Transformative use

14.44 An educational use is more likely to be fair, and less likely to harm a market that a rights holder alone should be entitled to exploit, when the use is transformative.[44]

14.45 Many of the uses about which publishers of educational materials are concerned, appear to be non-transformative uses, such as photocopies or digital reproductions of educational resources that would be used as a substitute for buying or licensing the original material. Such uses are unlikely to be fair, under the fair use or new fair dealing exceptions recommended in this Report.

14.46 However, the use for educational purposes of copyright material that was not in fact created for educational purposes is more likely to be transformative, and is much less likely to interfere with the market for the original material.

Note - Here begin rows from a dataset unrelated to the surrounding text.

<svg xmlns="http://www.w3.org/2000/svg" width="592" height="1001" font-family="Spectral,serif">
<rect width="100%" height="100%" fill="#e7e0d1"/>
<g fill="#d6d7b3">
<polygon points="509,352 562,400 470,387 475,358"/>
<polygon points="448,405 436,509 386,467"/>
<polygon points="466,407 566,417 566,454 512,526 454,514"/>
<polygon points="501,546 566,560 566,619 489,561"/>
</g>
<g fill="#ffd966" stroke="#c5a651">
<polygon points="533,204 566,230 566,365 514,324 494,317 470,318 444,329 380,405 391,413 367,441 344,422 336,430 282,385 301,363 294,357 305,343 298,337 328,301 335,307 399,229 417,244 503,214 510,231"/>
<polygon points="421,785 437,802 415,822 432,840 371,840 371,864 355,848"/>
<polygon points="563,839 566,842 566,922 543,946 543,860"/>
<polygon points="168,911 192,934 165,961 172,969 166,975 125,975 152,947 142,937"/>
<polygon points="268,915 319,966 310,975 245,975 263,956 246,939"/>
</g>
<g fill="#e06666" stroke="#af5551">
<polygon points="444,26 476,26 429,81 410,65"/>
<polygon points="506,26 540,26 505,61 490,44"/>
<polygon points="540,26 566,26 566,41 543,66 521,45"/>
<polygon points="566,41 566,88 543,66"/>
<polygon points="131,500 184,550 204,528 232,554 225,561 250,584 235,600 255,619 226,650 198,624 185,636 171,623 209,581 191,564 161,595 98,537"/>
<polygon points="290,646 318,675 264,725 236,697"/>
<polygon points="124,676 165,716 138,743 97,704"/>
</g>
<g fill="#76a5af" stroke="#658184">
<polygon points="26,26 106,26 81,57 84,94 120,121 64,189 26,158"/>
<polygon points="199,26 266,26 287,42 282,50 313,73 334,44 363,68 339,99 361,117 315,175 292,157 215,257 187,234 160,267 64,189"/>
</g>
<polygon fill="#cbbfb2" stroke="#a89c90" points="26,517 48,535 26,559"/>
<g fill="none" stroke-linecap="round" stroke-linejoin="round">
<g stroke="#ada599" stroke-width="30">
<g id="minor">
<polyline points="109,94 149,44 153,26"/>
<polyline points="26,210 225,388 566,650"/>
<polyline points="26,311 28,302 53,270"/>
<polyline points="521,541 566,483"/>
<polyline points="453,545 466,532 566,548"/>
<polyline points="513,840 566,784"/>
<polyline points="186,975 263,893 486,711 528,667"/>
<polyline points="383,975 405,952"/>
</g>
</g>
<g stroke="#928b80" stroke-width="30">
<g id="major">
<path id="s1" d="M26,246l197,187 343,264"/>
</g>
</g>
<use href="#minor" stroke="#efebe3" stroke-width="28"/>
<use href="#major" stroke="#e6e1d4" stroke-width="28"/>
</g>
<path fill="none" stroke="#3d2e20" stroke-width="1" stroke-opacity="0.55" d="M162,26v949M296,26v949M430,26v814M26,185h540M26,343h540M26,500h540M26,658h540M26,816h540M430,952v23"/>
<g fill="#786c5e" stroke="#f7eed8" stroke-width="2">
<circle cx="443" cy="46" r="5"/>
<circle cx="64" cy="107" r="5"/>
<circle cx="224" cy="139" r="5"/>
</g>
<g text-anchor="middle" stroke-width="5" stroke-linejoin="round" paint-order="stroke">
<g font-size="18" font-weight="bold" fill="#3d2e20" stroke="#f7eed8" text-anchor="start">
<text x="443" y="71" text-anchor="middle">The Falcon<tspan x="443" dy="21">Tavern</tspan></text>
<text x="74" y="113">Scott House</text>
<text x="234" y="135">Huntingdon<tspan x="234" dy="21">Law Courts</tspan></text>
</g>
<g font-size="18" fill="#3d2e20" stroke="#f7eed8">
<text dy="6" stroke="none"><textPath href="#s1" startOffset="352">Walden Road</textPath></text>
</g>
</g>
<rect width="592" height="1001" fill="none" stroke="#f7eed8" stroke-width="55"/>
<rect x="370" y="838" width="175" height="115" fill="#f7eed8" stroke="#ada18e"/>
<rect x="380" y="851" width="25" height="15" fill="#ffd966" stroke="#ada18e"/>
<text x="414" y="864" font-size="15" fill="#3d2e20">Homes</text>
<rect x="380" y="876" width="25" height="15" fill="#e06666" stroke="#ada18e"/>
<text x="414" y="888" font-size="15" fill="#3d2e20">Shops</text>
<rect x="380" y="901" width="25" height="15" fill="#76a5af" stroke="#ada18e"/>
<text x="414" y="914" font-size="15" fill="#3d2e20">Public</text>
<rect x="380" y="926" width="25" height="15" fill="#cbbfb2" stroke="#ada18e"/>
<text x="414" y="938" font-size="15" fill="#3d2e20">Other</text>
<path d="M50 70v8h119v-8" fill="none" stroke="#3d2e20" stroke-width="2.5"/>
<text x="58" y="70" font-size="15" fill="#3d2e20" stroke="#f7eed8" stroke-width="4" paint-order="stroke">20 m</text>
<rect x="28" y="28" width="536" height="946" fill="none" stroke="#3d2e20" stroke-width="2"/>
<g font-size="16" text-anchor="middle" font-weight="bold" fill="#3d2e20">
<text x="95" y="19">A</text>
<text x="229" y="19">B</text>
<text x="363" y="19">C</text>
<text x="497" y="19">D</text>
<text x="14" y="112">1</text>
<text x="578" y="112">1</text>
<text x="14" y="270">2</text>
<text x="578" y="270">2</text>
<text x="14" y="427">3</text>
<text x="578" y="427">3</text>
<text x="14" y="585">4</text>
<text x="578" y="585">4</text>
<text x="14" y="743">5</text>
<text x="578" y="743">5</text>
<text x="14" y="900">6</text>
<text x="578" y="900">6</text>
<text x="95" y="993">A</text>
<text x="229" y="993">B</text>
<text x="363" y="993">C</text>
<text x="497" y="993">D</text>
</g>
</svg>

14.47 For example, the market for a film made for educational purposes may be harmed if the film is shown without a licence to students in schools and universities. People may have invested in the making of the film, expecting some return from sales to schools and universities. Copying this film for educational purposes may therefore not be transformative or fair.

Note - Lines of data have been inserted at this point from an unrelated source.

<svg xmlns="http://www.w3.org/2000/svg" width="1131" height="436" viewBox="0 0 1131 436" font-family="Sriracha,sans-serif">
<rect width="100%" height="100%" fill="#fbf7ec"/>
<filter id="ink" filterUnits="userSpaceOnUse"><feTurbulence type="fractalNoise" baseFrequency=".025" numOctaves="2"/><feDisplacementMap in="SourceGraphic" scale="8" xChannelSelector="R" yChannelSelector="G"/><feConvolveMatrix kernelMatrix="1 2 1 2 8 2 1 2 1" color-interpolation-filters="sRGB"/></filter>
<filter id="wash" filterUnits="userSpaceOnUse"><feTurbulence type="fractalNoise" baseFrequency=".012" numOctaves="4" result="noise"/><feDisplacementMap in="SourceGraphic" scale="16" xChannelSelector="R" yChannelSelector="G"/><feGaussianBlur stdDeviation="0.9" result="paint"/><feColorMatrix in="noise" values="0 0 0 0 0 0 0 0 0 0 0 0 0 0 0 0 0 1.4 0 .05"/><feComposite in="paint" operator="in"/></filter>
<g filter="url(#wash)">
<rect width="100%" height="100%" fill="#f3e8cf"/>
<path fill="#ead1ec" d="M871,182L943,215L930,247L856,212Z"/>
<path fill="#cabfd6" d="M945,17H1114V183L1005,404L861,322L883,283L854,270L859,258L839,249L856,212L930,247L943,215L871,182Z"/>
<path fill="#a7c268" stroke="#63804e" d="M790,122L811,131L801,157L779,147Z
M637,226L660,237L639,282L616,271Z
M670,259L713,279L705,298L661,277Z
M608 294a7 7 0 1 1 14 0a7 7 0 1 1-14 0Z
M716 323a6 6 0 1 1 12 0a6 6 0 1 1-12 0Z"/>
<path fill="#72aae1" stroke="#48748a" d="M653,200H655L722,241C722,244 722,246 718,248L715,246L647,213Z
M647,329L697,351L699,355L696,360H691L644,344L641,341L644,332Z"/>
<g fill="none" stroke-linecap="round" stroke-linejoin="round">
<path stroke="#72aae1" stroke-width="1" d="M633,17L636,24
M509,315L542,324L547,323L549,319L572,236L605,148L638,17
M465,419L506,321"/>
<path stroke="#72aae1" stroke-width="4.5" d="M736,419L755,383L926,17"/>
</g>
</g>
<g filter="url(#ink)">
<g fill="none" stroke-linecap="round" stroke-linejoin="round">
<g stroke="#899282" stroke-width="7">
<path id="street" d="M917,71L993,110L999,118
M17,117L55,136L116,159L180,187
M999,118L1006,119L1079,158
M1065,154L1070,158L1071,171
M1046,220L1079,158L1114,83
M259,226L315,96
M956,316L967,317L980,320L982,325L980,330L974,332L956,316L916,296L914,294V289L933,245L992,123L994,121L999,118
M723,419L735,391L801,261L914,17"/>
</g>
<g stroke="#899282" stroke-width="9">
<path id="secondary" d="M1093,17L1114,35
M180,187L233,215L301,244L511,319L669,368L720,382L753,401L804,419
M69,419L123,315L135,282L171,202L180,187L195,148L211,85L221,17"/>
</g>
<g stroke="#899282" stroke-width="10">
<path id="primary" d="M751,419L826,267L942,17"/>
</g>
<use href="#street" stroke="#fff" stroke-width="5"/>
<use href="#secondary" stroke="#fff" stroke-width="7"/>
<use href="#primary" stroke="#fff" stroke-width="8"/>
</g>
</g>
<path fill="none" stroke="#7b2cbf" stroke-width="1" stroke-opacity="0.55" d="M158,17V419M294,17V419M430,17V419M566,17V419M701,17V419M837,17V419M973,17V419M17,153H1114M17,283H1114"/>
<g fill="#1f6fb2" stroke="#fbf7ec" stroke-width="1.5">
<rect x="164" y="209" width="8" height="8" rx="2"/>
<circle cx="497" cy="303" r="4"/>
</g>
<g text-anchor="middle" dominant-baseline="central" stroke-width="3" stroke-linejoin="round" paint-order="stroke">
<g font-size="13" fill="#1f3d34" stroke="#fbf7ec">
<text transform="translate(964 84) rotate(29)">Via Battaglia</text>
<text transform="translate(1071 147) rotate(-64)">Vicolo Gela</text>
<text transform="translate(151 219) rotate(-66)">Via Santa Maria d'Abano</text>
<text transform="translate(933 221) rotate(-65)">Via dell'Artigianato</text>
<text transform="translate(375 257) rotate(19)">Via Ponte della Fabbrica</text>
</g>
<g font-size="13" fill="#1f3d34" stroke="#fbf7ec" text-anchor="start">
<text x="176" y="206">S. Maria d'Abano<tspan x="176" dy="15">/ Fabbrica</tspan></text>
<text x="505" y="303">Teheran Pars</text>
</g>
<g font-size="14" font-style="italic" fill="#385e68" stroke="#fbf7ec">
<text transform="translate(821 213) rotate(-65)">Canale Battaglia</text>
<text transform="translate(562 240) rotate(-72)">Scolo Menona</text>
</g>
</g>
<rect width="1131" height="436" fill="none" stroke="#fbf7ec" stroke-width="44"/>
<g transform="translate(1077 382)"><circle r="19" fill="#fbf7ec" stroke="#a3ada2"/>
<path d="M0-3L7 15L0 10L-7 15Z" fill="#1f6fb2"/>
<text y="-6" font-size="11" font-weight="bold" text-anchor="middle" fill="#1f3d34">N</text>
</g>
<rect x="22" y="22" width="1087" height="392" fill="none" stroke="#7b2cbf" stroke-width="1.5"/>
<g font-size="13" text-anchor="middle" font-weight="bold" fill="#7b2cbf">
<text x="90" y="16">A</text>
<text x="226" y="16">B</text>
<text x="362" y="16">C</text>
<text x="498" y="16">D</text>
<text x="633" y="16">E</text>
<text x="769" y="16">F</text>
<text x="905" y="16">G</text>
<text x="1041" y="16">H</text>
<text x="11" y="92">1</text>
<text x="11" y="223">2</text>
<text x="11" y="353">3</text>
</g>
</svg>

14.48 However, the nightly news is not made for educational purposes. Television networks do not invest in news programs hoping for a return from licensing fees from schools who might record and show the program in class the next day. They might not return fees collected from schools by collecting societies for this use, but the news program would have been made whether or not schools paid to copy the program. The educational use of this news program is therefore more likely to be transformative and fair.